After developing a form of autoimmune arthritis following a mountain bike race in the snow 12 years ago, Tama Easton is set to come full circle. This morning he departed Lake Tekapo on an 800 km eBike tour to show arthritis sufferers how much fun and adventure can be had despite the condition.
Easton is on a self-supported loop over 11 days, riding an average of 60-120km daily to raise awareness for Arthritis New Zealand’s annual appeal month. The route aims to avoid roads as much as possible and crosses at least two mountain passes and some of the most iconic and stunning backdrops of southern New Zealand.
Tama Easton is ready on Day 1 of his 800 km eBike tour on Tuesday, 19 October 2021.
Easton has ankylosing spondylitis, a chronic, incurable inflammatory arthritis condition that can create a fused and deformed curved spine if left untreated. The condition can also cause chronic pain in the back, shoulders, hips, ribs, heels, hands and feet.
“At my worst with ankylosing spondylitis, I could barely walk or lift my baby son; then in early 2010, I ended up in intensive care due to complications as well. This all led to me taking a step back from my involvement in mountain biking,” he explains.
“Over the past 12 years, I’ve worked out how to manage my condition with diet, lifestyle, exercise and some sophisticated drugs for when things get really bad. Unfortunately, the drugs gave me some bad side effects, so I’m incredibly motivated to manage my condition in other ways.
“Fortunately, regular exercise helps massively, and cycling is relatively gentle on the joints, so I eventually got back into riding with varying degrees of success.”
Arthritis New Zealand often recommends cycling as a form of exercise for people with arthritis as it is gentle on the joints and helps build muscle. As with all forms of exercise, it is recommended to check with your doctor or specialist before taking on any new type of exercise.
“I decided to ride every day of 2018 – partially for my wellbeing, partially to raise a middle finger to ankylosing spondylitis,” says Easton.
“I got to the end of 2018, shrugged and continued riding every day, even if it was just around the block – I’ve been riding for 1,376 consecutive days so far.
“I believe people living with arthritis shouldn’t feel limited by their condition as that can lead to a self-fulfilling downward spiral for activity, health and mood,” Easton explains. “It’s important to maintain an active lifestyle, and I’ve found eBiking a great way to do that.
“I bought a Trek Rail 7 eBike powered by Bosch eBike Systems in 2020 which stepped things up no end – I rode 1,000km on the Trek in the first ten weeks (and that’s not counting rides on my other bikes). I also got a second Bosch battery so I could do the long rides I love too without range anxiety, which will come in handy for this adventure ahead as well.”
Easton explains that he will be heading south through McKenzie Country down into Otago on this ride. The touring route he has crafted uses a combination of off-road rail trails while connecting key mountain bike trail networks such as Alexandra, Dunedin, Naseby, Clyde and Cromwell.
Tama says he would appreciate it if followers of his journey could acknowledge the valuable work Arthritis New Zealand does by donating to his Donorbox page here. Donations help Arthritis NZ fund research, contribute to health policy, and collaborate with healthcare professionals. This work supports the 700,000 New Zealanders who suffer from more than 140 types of arthritis – a leading cause of disability in Aotearoa with no cure.
Please acknowledge the valuable work Arthritis New Zealand does by donating.
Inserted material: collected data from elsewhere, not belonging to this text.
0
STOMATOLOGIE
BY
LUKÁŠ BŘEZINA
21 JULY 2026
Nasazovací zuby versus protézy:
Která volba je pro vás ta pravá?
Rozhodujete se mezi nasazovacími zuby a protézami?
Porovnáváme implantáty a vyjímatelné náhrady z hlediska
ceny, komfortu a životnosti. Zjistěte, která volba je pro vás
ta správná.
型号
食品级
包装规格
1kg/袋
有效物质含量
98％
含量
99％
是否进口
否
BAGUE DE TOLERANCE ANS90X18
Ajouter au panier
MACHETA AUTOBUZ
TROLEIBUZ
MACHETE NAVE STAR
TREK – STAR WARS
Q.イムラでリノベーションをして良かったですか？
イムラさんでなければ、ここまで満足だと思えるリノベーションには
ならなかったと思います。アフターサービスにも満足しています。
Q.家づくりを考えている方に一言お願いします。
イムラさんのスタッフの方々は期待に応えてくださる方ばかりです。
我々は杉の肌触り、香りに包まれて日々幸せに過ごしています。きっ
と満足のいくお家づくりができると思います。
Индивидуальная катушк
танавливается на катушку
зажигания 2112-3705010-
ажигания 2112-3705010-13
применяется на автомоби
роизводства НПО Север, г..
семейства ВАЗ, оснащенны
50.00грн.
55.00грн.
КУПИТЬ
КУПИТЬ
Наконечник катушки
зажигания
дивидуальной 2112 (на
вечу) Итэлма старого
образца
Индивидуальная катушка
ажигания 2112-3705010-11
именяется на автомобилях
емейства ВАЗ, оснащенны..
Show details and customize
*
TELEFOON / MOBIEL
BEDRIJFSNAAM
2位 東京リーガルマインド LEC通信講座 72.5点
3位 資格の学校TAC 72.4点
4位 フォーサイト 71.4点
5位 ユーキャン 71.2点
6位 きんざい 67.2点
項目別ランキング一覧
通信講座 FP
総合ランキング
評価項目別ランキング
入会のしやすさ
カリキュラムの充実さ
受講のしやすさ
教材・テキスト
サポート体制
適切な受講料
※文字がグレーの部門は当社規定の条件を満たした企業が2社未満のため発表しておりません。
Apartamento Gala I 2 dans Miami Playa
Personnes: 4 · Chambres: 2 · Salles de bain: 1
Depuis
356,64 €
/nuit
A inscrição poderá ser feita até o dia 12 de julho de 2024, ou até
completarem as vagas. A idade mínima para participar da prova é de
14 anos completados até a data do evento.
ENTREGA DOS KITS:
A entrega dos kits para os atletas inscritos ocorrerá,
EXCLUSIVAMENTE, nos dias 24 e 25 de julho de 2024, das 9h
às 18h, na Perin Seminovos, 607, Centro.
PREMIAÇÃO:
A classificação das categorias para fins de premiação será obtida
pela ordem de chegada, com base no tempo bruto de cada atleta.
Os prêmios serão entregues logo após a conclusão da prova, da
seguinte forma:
All funds donated on my Donorbox page will go towards the development of resources and programmes for people with ankylosing spondylitis.
Ankylosing spondylitis is a form of inflammatory arthritis that affects the spine and sacroiliac joints of the lower back. Symptoms include chronic back pain and stiffness. In severe cases, the affected joints in the spine may become fused and inflexible. There may also be deformity or curving of the spine.
Ankylosing spondylitis can cause inflammation, pain and stiffness in other parts of the body too, such as shoulders, hips, ribs, heels, hands and feet. The degree of pain and inflammation will vary from person to person and range from mild to severe. Sometimes the eyes are affected as well (known as iritis or uveitis).